*ACTIONS TO TAKE*:
[A] In the cheese-making text, what humidity and temperature should a cheese cave be kept at?
[B] Continue the cheese-making text from where it stops.

*DOCUMENT PASSAGE*:
After last week’s practice on simple cheeses I was more able to narrow down my goal for my experience with cheese making. That goal, as I mentioned in the last post is:
Learn to make a soft mozzarella like I had in a sandwich at Purdue in 1 month and learn how to make an edible cheddar cheese in 5 months.
This week I made a few more simple cheeses and made my first cheddar. Since it takes such a long time to get an end product from making cheddar, I needed to get this going. More research uncovered more subskills and materials necessary for making hard cheeses.
- Cheesemaking Youtube videos by Gavin Webber
- Facebook Pages: Culture Magazine, Enjoy Cheese, Learn to Make Cheese, Artisan Cheese Makers
- Pressing – this can be tricky depending on your set up. I originally tried to balance weights on top of an unbalanced press. Be careful that your set up is stable and that your cheese is actually receiving the correct amount of pressure.
- Bandage wrapping – a technique for preventing mold growth directly on the cheese by directly wrapping the cheese in cheesecloth instead of waxing
- Precision and note taking – follow the instructions of your recipe to a T. Capture all details in your cheese notes so that you have a record of what went right and what went wrong. You will have forgotten all the details by the time you crack open your wheel.
Materials – these are suggested and there are a lot of work around/home brew solutions for each item needed, so feel free to make or buy!
- Milk – always will be whole cow’s milk whenever unspecified, pasteurized and homogenized.
- Cheese cave – there are a lot of options out there for this including retrofitting mini fridges or full size fridges with a thermostat to trick them to 55F. However, you can get a wine fridge for a comparable price and they are already set to 55F. Add a humidifier and you have a good set up. Or if you have a cellar, even better.
- Hygrometer/Thermometer – for measuring the humidity and temperature of your cave. Ambient humidity and temperature are usually around 45% and 72F in a house but you want your cave to be 75% and 55F. These meters will help you make sure your cave is performing adequately.
- Wood/Bamboo mats or wood boards – for aging your cheeses on
- Cheese press – Can provide 50lbs of pressure. You can rig one or buy one. There is a ton of info on the internet. I got a small press for $40 on Ebay and I’m trying to talk some friends into making me a larger Dutch press for the future. Basically you just need a base and then some metal or wood pegs to hold another piece of wood above it. Your mold goes between the two pieces of wood and then you add weights to the top.

*EXERCISE DATA*:
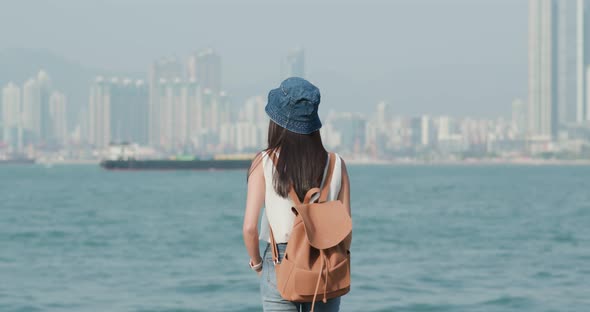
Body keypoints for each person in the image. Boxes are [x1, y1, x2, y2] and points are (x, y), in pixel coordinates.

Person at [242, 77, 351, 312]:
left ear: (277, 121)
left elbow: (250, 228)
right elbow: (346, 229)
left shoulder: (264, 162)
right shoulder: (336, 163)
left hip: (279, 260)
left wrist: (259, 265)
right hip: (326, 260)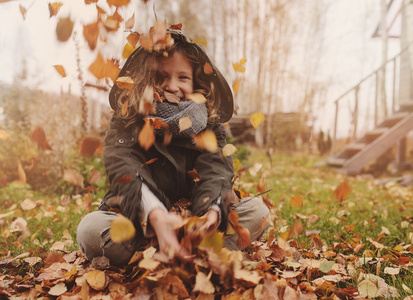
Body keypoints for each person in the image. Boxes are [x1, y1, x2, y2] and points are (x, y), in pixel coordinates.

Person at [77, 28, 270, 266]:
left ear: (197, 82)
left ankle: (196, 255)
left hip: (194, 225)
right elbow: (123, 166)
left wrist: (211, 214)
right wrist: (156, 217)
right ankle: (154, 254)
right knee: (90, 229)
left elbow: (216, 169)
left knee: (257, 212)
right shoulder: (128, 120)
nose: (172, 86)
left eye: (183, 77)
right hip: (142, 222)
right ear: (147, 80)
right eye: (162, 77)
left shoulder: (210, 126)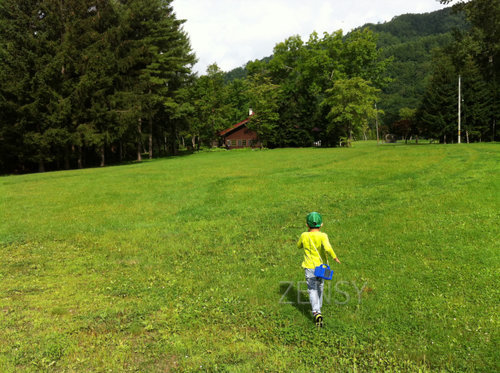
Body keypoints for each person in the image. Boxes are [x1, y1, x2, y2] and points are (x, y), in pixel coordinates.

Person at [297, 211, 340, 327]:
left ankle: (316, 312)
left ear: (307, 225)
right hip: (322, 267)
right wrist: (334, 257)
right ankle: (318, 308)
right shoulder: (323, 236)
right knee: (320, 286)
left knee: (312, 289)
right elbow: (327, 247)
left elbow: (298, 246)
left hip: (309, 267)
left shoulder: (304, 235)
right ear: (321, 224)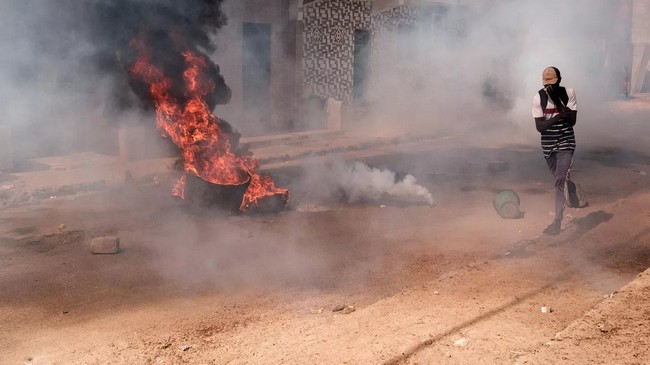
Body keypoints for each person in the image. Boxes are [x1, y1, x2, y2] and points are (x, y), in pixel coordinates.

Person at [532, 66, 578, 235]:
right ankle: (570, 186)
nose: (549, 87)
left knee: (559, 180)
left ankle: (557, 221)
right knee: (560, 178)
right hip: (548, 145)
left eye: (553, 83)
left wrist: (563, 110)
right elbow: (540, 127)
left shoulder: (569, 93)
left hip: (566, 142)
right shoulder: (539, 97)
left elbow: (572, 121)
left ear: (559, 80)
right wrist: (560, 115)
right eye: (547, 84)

* * *

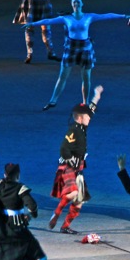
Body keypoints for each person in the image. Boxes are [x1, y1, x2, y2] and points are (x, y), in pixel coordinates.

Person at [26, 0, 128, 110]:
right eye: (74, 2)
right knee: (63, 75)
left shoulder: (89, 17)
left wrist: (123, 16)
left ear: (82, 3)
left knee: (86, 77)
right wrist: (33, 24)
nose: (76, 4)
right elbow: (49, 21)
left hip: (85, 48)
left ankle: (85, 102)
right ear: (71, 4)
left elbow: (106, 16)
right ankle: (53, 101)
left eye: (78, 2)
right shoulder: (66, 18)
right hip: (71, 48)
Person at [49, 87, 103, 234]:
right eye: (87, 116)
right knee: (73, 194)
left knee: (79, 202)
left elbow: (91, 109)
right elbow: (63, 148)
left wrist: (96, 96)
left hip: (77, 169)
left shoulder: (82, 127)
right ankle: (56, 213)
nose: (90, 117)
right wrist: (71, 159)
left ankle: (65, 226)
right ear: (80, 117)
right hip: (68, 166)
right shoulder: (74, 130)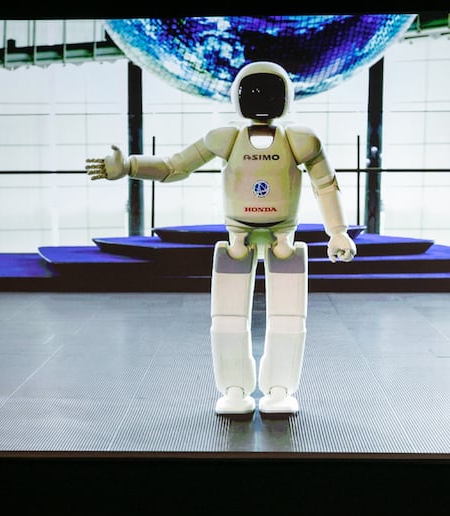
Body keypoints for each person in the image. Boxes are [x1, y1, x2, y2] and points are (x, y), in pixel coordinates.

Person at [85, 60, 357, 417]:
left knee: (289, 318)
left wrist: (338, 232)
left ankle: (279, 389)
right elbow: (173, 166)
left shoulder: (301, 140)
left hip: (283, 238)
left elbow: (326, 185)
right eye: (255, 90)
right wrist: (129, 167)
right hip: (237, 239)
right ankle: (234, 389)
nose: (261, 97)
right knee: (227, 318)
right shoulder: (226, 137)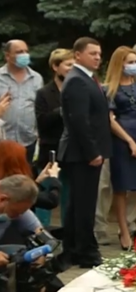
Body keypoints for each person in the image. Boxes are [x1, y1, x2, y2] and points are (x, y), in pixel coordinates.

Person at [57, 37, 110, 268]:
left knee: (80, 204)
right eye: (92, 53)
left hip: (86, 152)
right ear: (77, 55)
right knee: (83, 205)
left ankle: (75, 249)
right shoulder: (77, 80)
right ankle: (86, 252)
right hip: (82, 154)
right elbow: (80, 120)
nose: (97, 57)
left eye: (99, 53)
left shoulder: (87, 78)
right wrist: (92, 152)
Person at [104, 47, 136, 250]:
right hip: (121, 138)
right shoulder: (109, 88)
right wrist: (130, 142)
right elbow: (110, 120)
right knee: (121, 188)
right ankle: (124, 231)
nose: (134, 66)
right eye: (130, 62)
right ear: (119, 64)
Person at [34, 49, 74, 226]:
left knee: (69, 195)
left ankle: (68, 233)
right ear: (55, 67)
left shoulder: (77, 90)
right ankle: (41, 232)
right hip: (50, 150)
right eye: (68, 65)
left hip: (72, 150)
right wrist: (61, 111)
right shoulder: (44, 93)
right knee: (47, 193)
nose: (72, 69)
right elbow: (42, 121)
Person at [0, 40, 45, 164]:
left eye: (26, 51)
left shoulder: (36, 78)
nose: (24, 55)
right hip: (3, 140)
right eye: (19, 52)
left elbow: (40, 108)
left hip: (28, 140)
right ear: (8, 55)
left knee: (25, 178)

---

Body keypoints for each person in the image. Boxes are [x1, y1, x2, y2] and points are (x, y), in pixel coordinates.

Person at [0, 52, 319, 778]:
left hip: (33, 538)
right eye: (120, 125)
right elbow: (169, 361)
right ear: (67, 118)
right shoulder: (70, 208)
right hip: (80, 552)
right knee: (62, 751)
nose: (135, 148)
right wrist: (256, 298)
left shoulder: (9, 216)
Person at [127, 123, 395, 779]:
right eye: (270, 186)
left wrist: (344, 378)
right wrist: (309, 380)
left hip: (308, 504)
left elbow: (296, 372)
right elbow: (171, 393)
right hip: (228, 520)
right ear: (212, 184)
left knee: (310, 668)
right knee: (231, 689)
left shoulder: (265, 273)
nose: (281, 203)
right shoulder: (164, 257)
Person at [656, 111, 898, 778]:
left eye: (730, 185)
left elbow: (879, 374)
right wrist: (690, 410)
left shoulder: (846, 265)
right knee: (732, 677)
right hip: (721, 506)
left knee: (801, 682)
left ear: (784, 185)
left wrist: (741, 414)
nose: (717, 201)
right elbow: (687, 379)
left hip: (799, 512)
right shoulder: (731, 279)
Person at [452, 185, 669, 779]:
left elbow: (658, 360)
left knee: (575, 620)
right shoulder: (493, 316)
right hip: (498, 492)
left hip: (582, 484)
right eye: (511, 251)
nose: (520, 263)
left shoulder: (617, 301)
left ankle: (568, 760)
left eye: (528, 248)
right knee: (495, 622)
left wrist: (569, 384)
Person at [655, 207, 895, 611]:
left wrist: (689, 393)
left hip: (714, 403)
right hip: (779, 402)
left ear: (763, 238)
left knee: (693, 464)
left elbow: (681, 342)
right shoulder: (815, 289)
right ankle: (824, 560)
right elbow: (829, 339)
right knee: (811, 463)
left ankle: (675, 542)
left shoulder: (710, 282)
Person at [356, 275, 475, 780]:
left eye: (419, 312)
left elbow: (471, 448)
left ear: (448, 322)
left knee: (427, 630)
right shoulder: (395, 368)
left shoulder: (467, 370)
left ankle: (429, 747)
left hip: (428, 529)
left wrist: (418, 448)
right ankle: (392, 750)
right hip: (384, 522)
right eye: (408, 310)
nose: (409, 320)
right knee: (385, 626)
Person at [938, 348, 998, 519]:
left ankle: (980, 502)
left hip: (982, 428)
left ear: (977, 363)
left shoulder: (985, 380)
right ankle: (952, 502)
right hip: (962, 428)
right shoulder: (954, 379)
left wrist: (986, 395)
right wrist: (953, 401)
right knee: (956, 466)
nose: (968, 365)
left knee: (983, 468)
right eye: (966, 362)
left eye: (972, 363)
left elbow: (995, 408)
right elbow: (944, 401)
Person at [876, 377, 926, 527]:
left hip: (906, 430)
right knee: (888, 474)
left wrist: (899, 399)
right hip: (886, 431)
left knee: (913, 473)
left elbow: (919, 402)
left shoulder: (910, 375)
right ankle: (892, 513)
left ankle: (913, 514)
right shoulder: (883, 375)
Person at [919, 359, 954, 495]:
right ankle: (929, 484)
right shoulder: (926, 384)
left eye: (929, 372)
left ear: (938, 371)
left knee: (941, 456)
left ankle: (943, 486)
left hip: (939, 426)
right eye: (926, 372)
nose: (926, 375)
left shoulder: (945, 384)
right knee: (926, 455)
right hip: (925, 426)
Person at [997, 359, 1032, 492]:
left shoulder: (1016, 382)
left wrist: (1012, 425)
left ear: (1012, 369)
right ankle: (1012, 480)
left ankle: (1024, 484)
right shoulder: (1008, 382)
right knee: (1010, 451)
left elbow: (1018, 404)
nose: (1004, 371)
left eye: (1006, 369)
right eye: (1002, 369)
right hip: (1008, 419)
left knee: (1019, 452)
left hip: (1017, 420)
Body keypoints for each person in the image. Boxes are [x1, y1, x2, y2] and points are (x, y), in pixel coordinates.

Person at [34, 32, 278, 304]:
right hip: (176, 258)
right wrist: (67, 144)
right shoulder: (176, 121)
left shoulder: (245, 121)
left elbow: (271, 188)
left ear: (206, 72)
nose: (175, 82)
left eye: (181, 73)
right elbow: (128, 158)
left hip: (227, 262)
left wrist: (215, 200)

*SOLVED TASKS*:
[A] 75% humidity and 55F.

[B]
- Cheese mold – a 3” diameter mold for 1 gallon of milk, a 5” diameter mold for 2 gallons of milk. You can make an easy one by sawing off the top and bottom of a plastic pitcher and then drilling holes into the side.
- Curd knife – any long knife that can reach the bottom of your pot. Does not need to be sharp.
- Citric acid – can be purchased from Amazon. Used for coagulation.
This week I practiced paneer and ricotta, revived kefir grains and then made a bandage wrapped farmhouse cheddar.
I don’t have pictures of the paneer or ricotta but they are both very simple and similar to make.
Remember to sanitize tools and work surfaces before beginning.
- Heat 1 gallon of milk to 195F, stir constantly near the high end so it doesn’t scorch
- Remove from heat
- Add ½ c. and 2 Tbs. lemon juice OR 2 ½ tsp citric acid dissolved in 1 ¼ c. warm water and stir for 1 minute
- When you see the curds and whey separate, add cold tapwater until the temperature of the pot is 115F.
- Pour into a cheesecloth lined colander
- Wring out the whey and then flip the cheese in the cheesecloth
- Hang the cheese to drain for 1 hour
- Press the cheese for 2 hours under 10lbs pressure
- Unwrap cheese and place in cool water for 2 hours
- Heat 1 gallon of milk and 1 ½ tsp salt to 190F, stir constantly near the high end so it doesn’t scorch
- Dissolve 1 tsp citric acid in 1/3 c. warm water, divide in 2 portions
- Add 1 portion of citric acid solution and stir for 5 seconds
- Remove from heat and cover for 20minutes.
- Remove curds from pot to a cheesecloth lined colander with a ladle or skimmer leaving the whey
- Drain curds for 15-30min
- Reheat pot of whey and add 1 ½ tsp salt and proceed from beginning of recipe. The whey will produce even more curds.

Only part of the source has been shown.